Re: [PATCH] cpuset: fix race between hotplug work and later CPU offline

From: Peter Zijlstra
Date: Tue Nov 10 2020 - 11:45:30 EST


On Thu, Oct 29, 2020 at 02:18:45PM -0400, Daniel Jordan wrote:
> One of our machines keeled over trying to rebuild the scheduler domains.
> Mainline produces the same splat:
>
> BUG: unable to handle page fault for address: 0000607f820054db
> CPU: 2 PID: 149 Comm: kworker/1:1 Not tainted 5.10.0-rc1-master+ #6
> Workqueue: events cpuset_hotplug_workfn
> RIP: build_sched_domains
> Call Trace:
> partition_sched_domains_locked
> rebuild_sched_domains_locked
> cpuset_hotplug_workfn
>
> It happens with cgroup2 and exclusive cpusets only. This reproducer
> triggers it on an 8-cpu vm and works most effectively with no
> preexisting child cgroups:
>
> cd $UNIFIED_ROOT
> mkdir cg1
> echo 4-7 > cg1/cpuset.cpus
> echo root > cg1/cpuset.cpus.partition
>
> # with smt/control reading 'on',
> echo off > /sys/devices/system/cpu/smt/control
>
> RIP maps to
>
> sd->shared = *per_cpu_ptr(sdd->sds, sd_id);
>
> from sd_init(). sd_id is calculated earlier in the same function:
>
> cpumask_and(sched_domain_span(sd), cpu_map, tl->mask(cpu));
> sd_id = cpumask_first(sched_domain_span(sd));
>
> tl->mask(cpu), which reads cpu_sibling_map on x86, returns an empty mask
> and so cpumask_first() returns >= nr_cpu_ids, which leads to the bogus
> value from per_cpu_ptr() above.
>
> The problem is a race between cpuset_hotplug_workfn() and a later
> offline of CPU N. cpuset_hotplug_workfn() updates the effective masks
> when N is still online, the offline clears N from cpu_sibling_map, and
> then the worker uses the stale effective masks that still have N to
> generate the scheduling domains, leading the worker to read
> N's empty cpu_sibling_map in sd_init().
>
> rebuild_sched_domains_locked() prevented the race during the cgroup2
> cpuset series up until the Fixes commit changed its check. Make the
> check more robust so that it can detect an offline CPU in any exclusive
> cpuset's effective mask, not just the top one.

*groan*, what a mess...

> Fixes: 0ccea8feb980 ("cpuset: Make generate_sched_domains() work with partition")
> Signed-off-by: Daniel Jordan <daniel.m.jordan@xxxxxxxxxx>
> Cc: Johannes Weiner <hannes@xxxxxxxxxxx>
> Cc: Li Zefan <lizefan@xxxxxxxxxx>
> Cc: Peter Zijlstra <peterz@xxxxxxxxxxxxx>
> Cc: Prateek Sood <prsood@xxxxxxxxxxxxxx>
> Cc: Tejun Heo <tj@xxxxxxxxxx>
> Cc: Waiman Long <longman@xxxxxxxxxx>
> Cc: cgroups@xxxxxxxxxxxxxxx
> Cc: linux-kernel@xxxxxxxxxxxxxxx
> Cc: stable@xxxxxxxxxxxxxxx
> ---
>
> I think the right thing to do long-term is make the hotplug work
> synchronous, fixing the lockdep splats of past attempts, and then take
> these checks out of rebuild_sched_domains_locked, but this fixes the
> immediate issue and is small enough for stable. Open to suggestions.
>
> Prateek, are you planning on picking up your patches again?
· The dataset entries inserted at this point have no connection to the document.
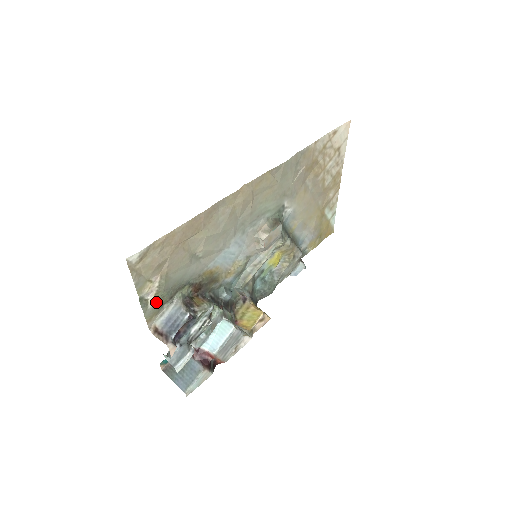
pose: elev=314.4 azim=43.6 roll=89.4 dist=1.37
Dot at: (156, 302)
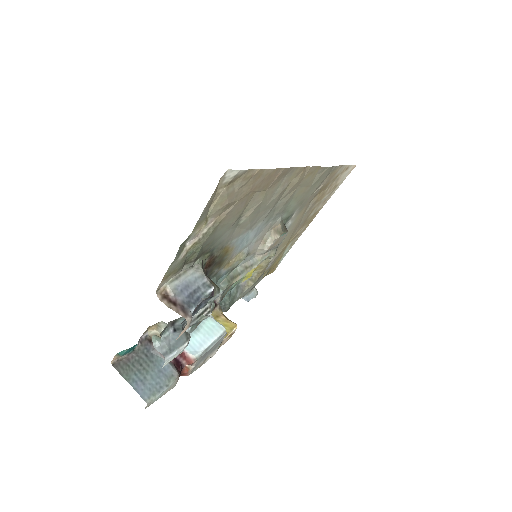
Dot at: (186, 255)
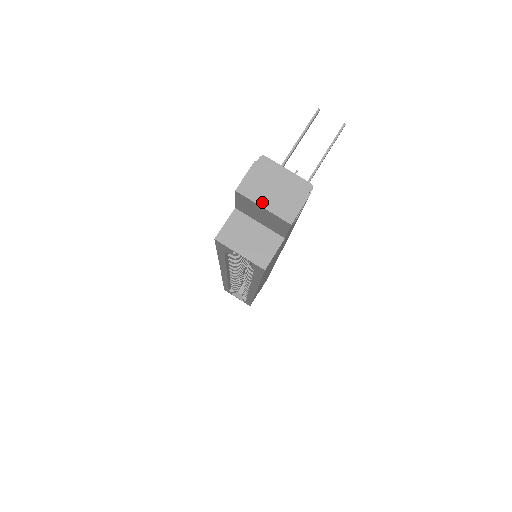
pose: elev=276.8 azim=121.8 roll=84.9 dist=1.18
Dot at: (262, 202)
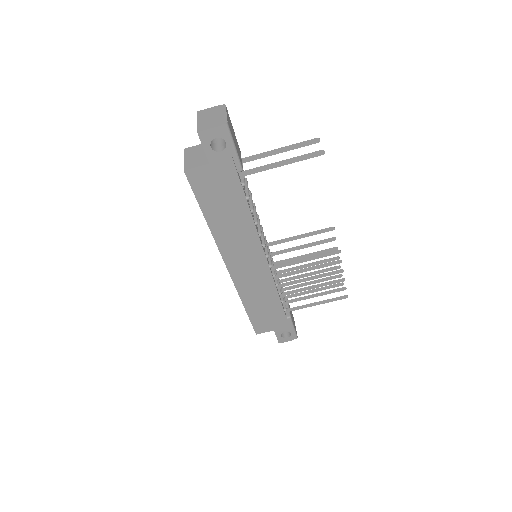
Dot at: (200, 119)
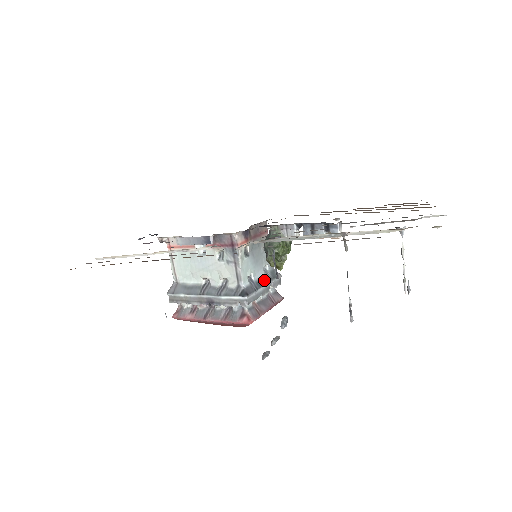
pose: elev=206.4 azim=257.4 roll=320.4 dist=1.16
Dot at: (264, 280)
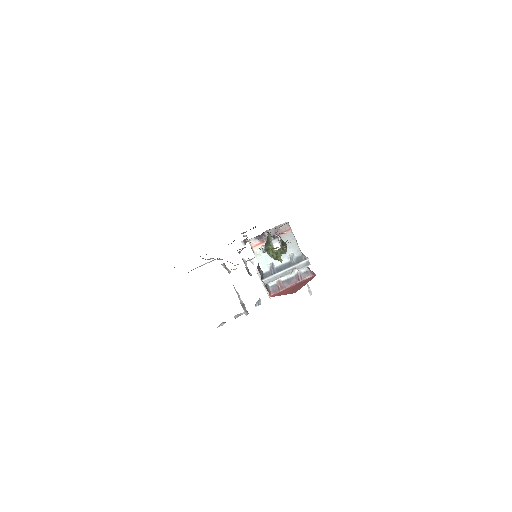
Dot at: (285, 266)
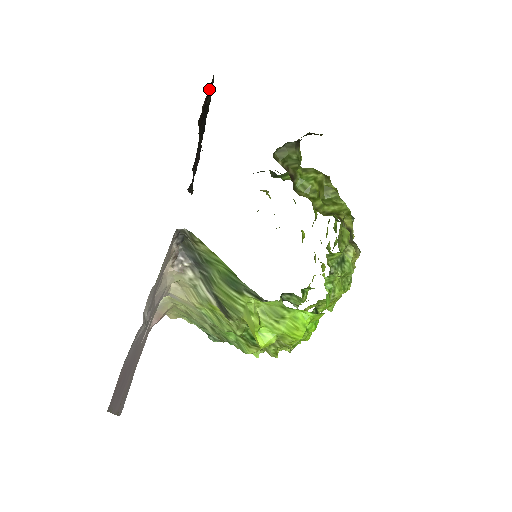
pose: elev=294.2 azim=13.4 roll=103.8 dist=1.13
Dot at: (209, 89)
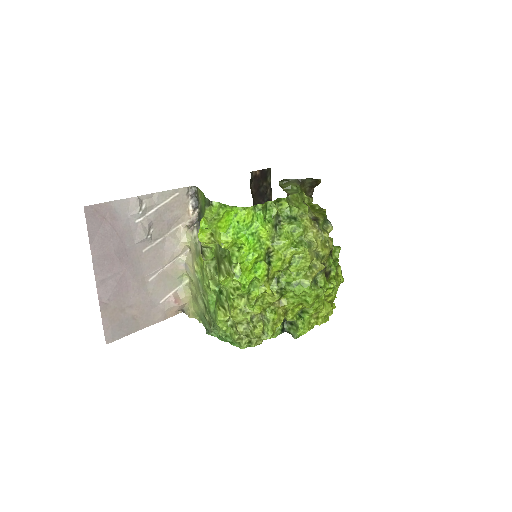
Dot at: (264, 173)
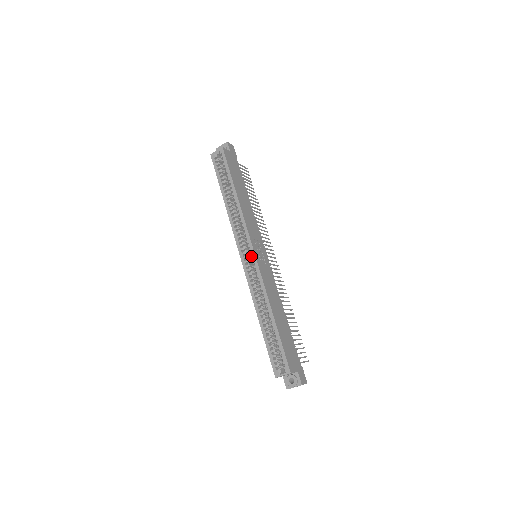
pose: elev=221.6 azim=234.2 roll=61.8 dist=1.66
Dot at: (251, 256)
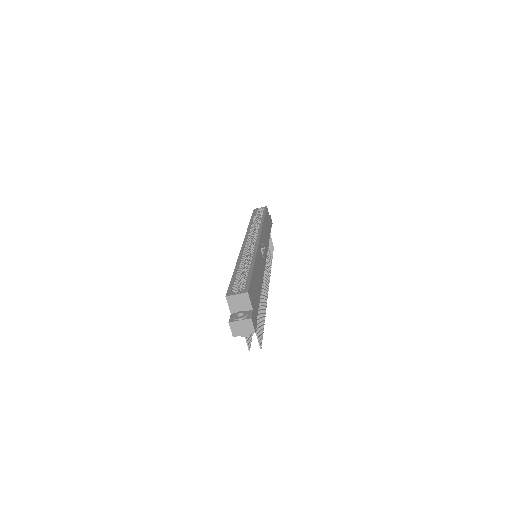
Dot at: occluded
Yeah, that might help, but those deadlocks were nasty iirc :/

> kernel/cgroup/cpuset.c | 20 +++++++++++++++++---
> 1 file changed, 17 insertions(+), 3 deletions(-)
>
> diff --git a/kernel/cgroup/cpuset.c b/kernel/cgroup/cpuset.c
> index 57b5b5d0a5fd..ac3124010b2a 100644
> --- a/kernel/cgroup/cpuset.c
> +++ b/kernel/cgroup/cpuset.c
> @@ -983,8 +983,10 @@ partition_and_rebuild_sched_domains(int ndoms_new, cpumask_var_t doms_new[],
> */
> static void rebuild_sched_domains_locked(void)
> {
> + struct cgroup_subsys_state *pos_css;
> struct sched_domain_attr *attr;
> cpumask_var_t *doms;
> + struct cpuset *cs;
> int ndoms;
>
> lockdep_assert_cpus_held();
> @@ -999,9 +1001,21 @@ static void rebuild_sched_domains_locked(void)
> !cpumask_equal(top_cpuset.effective_cpus, cpu_active_mask))
> return;

So you argued above that effective_cpus was stale, I suppose the above
one works because its an equality test instead of a subset? Does that
wants a comment?

> - if (top_cpuset.nr_subparts_cpus &&
> - !cpumask_subset(top_cpuset.effective_cpus, cpu_active_mask))
> - return;
> + if (top_cpuset.nr_subparts_cpus) {
> + rcu_read_lock();
> + cpuset_for_each_descendant_pre(cs, pos_css, &top_cpuset) {
> + if (!is_partition_root(cs)) {
> + pos_css = css_rightmost_descendant(pos_css);
> + continue;
> + }
> + if (!cpumask_subset(cs->effective_cpus,
> + cpu_active_mask)) {
> + rcu_read_unlock();
> + return;
> + }
> + }
> + rcu_read_unlock();
> + }
>
> /* Generate domain masks and attrs */
> ndoms = generate_sched_domains(&doms, &attr);